Feeling as though he were taking a chance with his own life, he opened up his arms.

“Father!”

His young raced forward and grabbed on. And as the warmth of the slight body registered, and the familiar scent flooded his nose, Jack cradled the one he had sought in an embrace that took his breath away, even as it warmed his heart.

After a moment of squeezing his eyes shut, he looked over the head of that which he had been convinced he had lost . . . to the love of his life.

Who he had never expected to find.



Nyx had to cover her mouth as she regarded the sight of Jack holding Peter to his big chest. The young was impossibly small against his father’s great strength, so it seemed right that the two of them were reunited at last.

The young needed his sire’s protection in this world.

Especially as they both got used to living in the up-above.

Glancing through the open doorway, she nodded at Posie and her grandfather, who were holding hands. When they ducked out of sight into the kitchen, she heard the back door open and close and guessed the Brothers were departing for now. They would return. On the car ride back home, Rhage, the blond one, had said they wanted as many details as possible about the prison and how it functioned and what kind of equipment it had.

There would be time for that later, though.

And a healer was coming any minute.

Nyx refocused on Jack and the pretrans. The two had pulled back a little and were studying each other, both clearly looking for injuries.

“Are you okay, father?
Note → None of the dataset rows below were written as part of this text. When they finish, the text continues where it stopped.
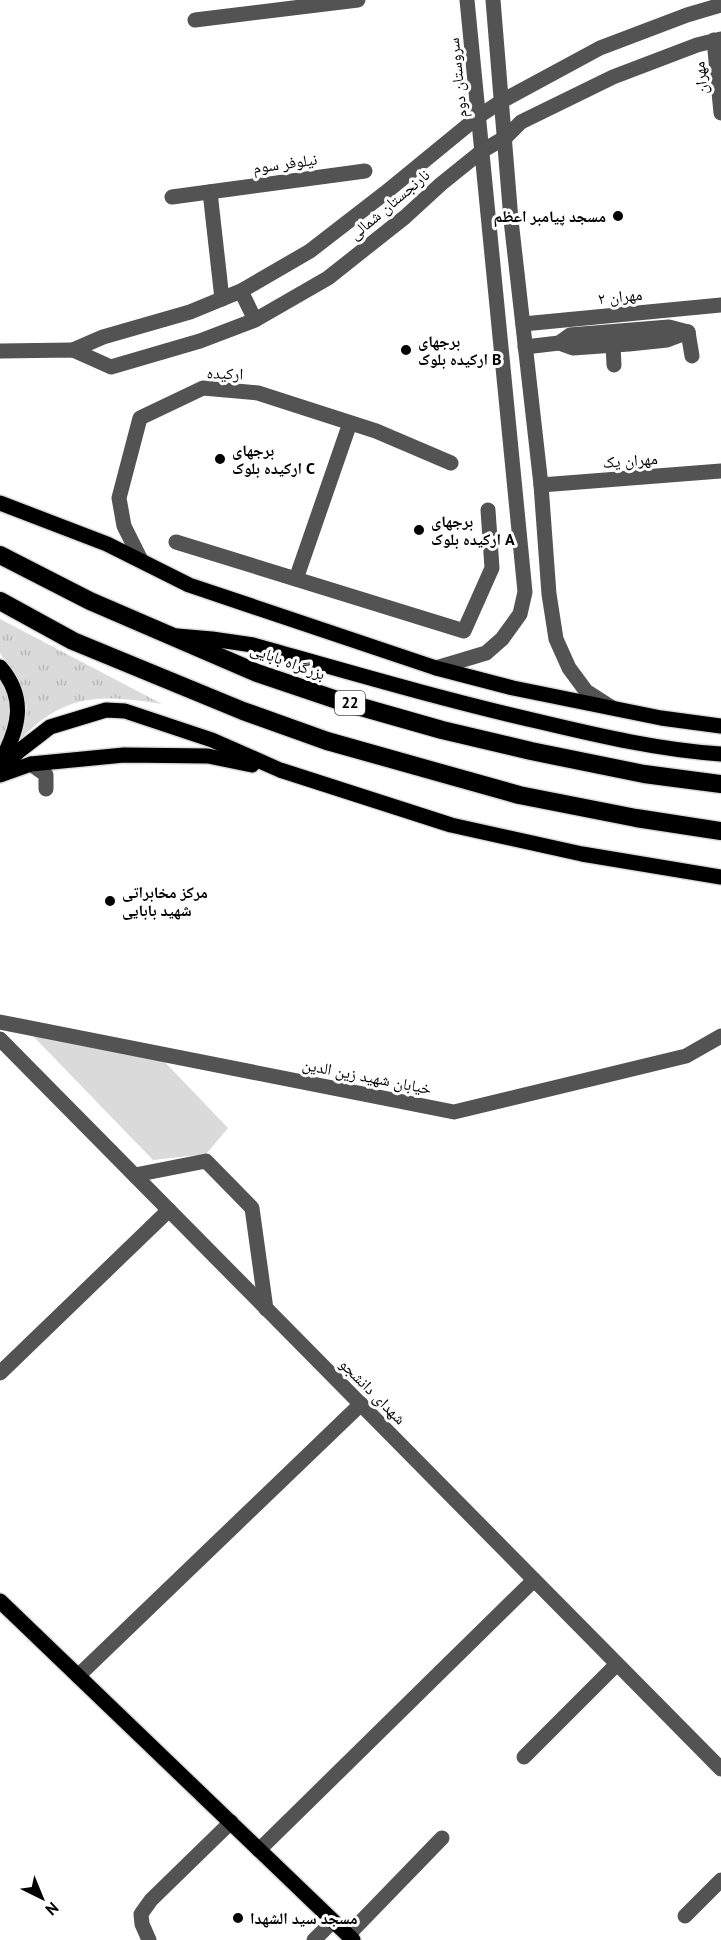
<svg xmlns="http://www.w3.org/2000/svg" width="721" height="1940" font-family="'PT Sans','Noto Naskh Arabic',sans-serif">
	<defs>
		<pattern id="grass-tufts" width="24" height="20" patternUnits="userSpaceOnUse" patternTransform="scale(1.5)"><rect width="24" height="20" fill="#dadada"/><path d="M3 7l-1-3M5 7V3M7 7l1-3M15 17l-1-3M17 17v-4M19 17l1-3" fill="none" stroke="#b9b9b9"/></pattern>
	</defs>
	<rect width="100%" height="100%" fill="#fff"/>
	<g fill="url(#grass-tufts)">
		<path d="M0,619L162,704C98,694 63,693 16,744L24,728L27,706L16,675L0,653Z"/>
		<path d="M0,679C16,706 8,724 0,752Z"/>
	</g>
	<polygon fill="#dadada" points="34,1033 159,1056 228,1128 206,1154 153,1160 33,1036"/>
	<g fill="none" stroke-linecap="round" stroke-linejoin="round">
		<g stroke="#dbdbdb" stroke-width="18">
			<g id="major">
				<polyline points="0,503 107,544 189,585 436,668 513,688 661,718 721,726"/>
				<path d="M177,636L212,639L253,645C349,672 444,700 541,722C600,736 660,750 721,754"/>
				<path d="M0,667C27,698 19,728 1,761"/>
				<polyline points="0,770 19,751 50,727 106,710 125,711 212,740 280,770 451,825 582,854 721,877"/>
				<polyline points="0,775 31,764 124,755 208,756 252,765"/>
				<polyline points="0,1601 353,1940"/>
			</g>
		</g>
		<g stroke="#dbdbdb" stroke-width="21">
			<g id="highway">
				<polyline points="0,555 90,601 257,673 340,701 442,730 531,751 644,774 721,784"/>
				<polyline points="0,601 73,641 243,711 327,741 519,795 636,818 721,831"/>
			</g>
		</g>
		<g stroke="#535353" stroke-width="15">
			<polyline points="493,0 511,220 541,485 549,594 556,639 569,668 586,691 611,707"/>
			<polyline points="195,20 358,0"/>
			<polyline points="714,40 721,113"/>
			<polyline points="210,192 222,299"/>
			<polyline points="172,197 365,171"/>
			<polyline points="241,291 255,320"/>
			<polyline points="523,324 721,305"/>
			<polyline points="688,332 692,356"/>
			<polyline points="559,343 570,335 669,327 688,332"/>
			<polyline points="613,345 614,365"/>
			<polyline points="525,347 559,343 573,348 629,344 667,340 688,332"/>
			<polyline points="73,350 103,337 190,312 241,291 310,251 385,193 479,116 502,101 600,48 687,15 721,5"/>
			<polyline points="0,351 73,350 111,367 200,341 255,320 328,278 405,217 441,184 482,151 506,137 521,122 613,77 697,45 721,39"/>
			<polyline points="541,485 721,471"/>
			<polyline points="176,542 464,631 492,568 488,510"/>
			<polyline points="141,560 124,526 119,498 140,418 203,388 258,393 376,431 451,463"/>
			<polyline points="296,579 350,423"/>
			<path d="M436,668L486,653L502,639L520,614L525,592C505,395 487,197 467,0"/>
			<polyline points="31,764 46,775 46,789"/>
			<polyline points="0,1022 454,1112 686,1056 721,1036"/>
			<polyline points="0,1039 721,1769"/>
			<polyline points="135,1175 206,1161 252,1208 266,1309"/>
			<polyline points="0,1373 169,1210"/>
			<polyline points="78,1676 361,1404"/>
			<polyline points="524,1757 617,1664"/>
			<polyline points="259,1850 534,1580"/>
			<polyline points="685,1916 721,1880"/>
			<polyline points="348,1935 442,1838"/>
			<polyline points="149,1940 142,1924 141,1914 151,1900 231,1822"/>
			<polyline points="314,1940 333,1921"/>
		</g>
		<use href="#major" stroke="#000" stroke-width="15"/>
		<use href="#highway" stroke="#000" stroke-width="18"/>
	</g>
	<g fill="#000" stroke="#fff" stroke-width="2">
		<circle cx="618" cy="216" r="6"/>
		<circle cx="406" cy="350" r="6"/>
		<circle cx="220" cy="459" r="6"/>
		<circle cx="419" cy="530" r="6"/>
		<circle cx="110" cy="901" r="6"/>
		<circle cx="238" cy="1918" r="6"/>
	</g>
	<g text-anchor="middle" stroke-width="6" stroke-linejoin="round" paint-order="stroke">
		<rect fill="#fff" stroke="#4c4c4c" stroke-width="1.5" x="335" y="691" width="30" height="24" rx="4.5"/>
		<g font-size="15" font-weight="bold" fill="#000">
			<text x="350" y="708">22</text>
		</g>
		<g font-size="16" fill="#000" stroke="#fff">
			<text transform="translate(457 78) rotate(-96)" y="6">سروستان دوم</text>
			<text transform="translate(700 78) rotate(-96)" y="6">مهران</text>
			<text transform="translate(285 163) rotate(-8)" y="6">نیلوفر سوم</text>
			<text transform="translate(389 204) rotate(-40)" y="6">نارنجستان شمالی</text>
			<text transform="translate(620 296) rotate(-6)" y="6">مهران ۲</text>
			<text transform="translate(225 373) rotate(2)" y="6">ارکیده</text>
			<text transform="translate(630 460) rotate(-4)" y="6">مهران یک</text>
			<text transform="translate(288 661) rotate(20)" y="6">بزرگراه بابایی</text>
			<text transform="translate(367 1076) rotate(11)" y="6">خیابان شهید زین الدین</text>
			<text transform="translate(373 1391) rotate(45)" y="6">شهدای دانشجو</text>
		</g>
		<g font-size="16" font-weight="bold" fill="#000" stroke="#fff" text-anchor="start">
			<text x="606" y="222" text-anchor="end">مسجد پیامبر اعظم</text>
			<text x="418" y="347">برجهای<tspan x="418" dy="18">ارکیده بلوک B</tspan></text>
			<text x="232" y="456">برجهای<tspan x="232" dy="18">ارکیده بلوک C</tspan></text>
			<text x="431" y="527">برجهای<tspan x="431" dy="18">ارکیده بلوک A</tspan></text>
			<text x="122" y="898">مرکز مخابراتی<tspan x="122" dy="18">شهید بابایی</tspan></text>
			<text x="250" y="1924">مسجد سید الشهدا</text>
		</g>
	</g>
	<g transform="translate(42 1898) rotate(137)" stroke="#ffffff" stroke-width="4.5" paint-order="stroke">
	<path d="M0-4.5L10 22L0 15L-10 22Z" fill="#000000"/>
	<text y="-9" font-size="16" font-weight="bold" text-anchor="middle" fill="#000000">N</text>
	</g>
</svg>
Your leg is—”

“I’m going to be perfectly fine.” Jack patted the young’s shoulder. “But how are you here? How do you know my Nyx?”

“It was an accident, father.”

“What?”

Nyx spoke up. “Posie and I were driving home—”

“And I ran out into the road,” Peter chimed in.

“We hit him by mistake. It was a total accident.”

“But they saved me. Posie nursed me back to health.”

Yeah, on that note? Nyx was convinced that her sister had willed the pretrans to pull through: Posie had been utterly determined that he wasn’t going to die on her watch, and what do you know. Even the Grim Reaper had been afraid of the female’s cheerful brand of not-having-it.

“Posie’s my sister,” Nyx explained. “My other sister. Anyway, that was how it all started. In his delirium, your son was talking about where he had come from, where he had escaped from.”